When faced with the statistic that almost one billion people across the globe don’t have access to clean drinking water, 31% of schools don’t have clean water, 500 000 children under five die annually due to bad water quality and 600 million children will be living with limited water resources by 2040, the team at Kumulus decided to set out on a mission to provide drinking water in an economical and sustainable way. Their resulting invention, the Kumulus-1, is a machine that can convert humidity into drinkable water.
The Kumulus-1 is a highly futuristic-looking – almost like something out of Wall-E – Atmospheric Water Generator (AWG) that can produce between 20 to 30 litres of healthy drinking water per day. Designed by Zouhair Ben Jannet of Air Design Studio to be able to produce water in even the scarcest of areas of North Africa and the Middle East, the Kumulus machine essentially captures air, filters it, cools it and condenses it until it gathers in a water tank.
Kumulus-1 is also a smart machine, which means it offers the option of mobile control through an app that ensures the water is delivered in a sustainable and economical way.

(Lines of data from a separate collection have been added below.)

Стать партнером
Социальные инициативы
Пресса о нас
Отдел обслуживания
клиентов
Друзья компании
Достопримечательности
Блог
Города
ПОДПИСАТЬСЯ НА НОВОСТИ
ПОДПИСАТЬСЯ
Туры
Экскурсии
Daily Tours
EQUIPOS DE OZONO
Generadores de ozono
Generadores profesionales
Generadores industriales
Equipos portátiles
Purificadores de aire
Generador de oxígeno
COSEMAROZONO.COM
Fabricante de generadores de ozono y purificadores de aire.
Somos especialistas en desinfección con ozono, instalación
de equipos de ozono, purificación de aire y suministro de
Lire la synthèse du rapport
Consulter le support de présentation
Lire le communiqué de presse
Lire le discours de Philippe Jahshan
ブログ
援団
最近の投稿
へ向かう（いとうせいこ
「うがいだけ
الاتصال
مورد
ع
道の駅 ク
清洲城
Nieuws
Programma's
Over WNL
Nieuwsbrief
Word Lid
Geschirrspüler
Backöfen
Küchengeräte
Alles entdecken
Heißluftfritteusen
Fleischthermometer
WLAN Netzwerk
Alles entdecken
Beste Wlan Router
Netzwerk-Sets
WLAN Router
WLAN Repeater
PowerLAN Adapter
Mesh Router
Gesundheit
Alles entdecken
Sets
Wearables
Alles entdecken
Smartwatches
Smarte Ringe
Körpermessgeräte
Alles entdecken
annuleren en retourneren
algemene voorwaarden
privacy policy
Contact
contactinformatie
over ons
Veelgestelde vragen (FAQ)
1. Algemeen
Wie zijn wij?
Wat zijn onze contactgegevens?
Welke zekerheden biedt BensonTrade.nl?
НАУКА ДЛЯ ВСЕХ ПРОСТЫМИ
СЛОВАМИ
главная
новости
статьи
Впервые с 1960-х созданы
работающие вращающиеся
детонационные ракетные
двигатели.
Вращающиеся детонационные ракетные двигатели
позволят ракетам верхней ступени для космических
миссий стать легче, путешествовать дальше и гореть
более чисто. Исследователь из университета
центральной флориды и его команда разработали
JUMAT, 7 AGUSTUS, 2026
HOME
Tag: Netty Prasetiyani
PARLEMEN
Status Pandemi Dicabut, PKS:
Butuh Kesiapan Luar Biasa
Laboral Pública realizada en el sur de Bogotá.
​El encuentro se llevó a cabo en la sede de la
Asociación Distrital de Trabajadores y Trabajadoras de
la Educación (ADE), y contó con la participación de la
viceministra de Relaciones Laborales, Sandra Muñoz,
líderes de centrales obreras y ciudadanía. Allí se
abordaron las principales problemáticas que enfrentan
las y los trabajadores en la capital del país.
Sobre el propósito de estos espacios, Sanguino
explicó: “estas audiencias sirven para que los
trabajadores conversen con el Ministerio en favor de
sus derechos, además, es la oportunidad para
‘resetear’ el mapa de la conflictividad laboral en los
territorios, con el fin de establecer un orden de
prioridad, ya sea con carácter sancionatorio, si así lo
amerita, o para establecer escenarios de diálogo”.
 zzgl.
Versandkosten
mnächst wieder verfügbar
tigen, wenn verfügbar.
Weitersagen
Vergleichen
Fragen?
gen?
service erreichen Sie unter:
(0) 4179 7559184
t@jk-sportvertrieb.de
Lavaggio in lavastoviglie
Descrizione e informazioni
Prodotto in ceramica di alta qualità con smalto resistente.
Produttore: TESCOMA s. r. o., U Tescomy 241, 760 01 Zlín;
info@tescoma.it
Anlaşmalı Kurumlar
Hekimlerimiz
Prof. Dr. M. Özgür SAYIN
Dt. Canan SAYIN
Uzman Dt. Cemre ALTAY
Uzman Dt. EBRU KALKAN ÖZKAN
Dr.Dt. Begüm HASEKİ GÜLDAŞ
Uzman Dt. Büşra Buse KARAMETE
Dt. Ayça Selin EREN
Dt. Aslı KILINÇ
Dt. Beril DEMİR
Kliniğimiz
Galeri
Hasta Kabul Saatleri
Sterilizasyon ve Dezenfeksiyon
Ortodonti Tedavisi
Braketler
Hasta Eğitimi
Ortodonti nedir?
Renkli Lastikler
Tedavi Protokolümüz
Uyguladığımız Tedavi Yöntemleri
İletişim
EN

The entire machine fits into a 1m3 cube and can also be equipped with a solar power pack for an electrical connection, making it fully autonomous and independent.
Kumulus, which was founded by an ex-advisor of the Tunisian Minister of Energy, Iheb Triki, is guided by UN Sustainable Development Goals and a set of values that recognise water, freedom, and sustainability as integral parts of human rights – which is why the machine is designed to be fully autonomous, easy to transport and simple to set up and maintain. It is also designed to divert further plastic waste.
The first Kumulus-1 machine has been set up at the El Bayadha Elementary School in Jendouba, Tunisia in an effort to provide drinking water to school-goers. The team is currently providing the devices to other schools and villages that lack drinking water, and it is also on offer to factories, offices, and hotels in the hopes of reducing bottled water consumption.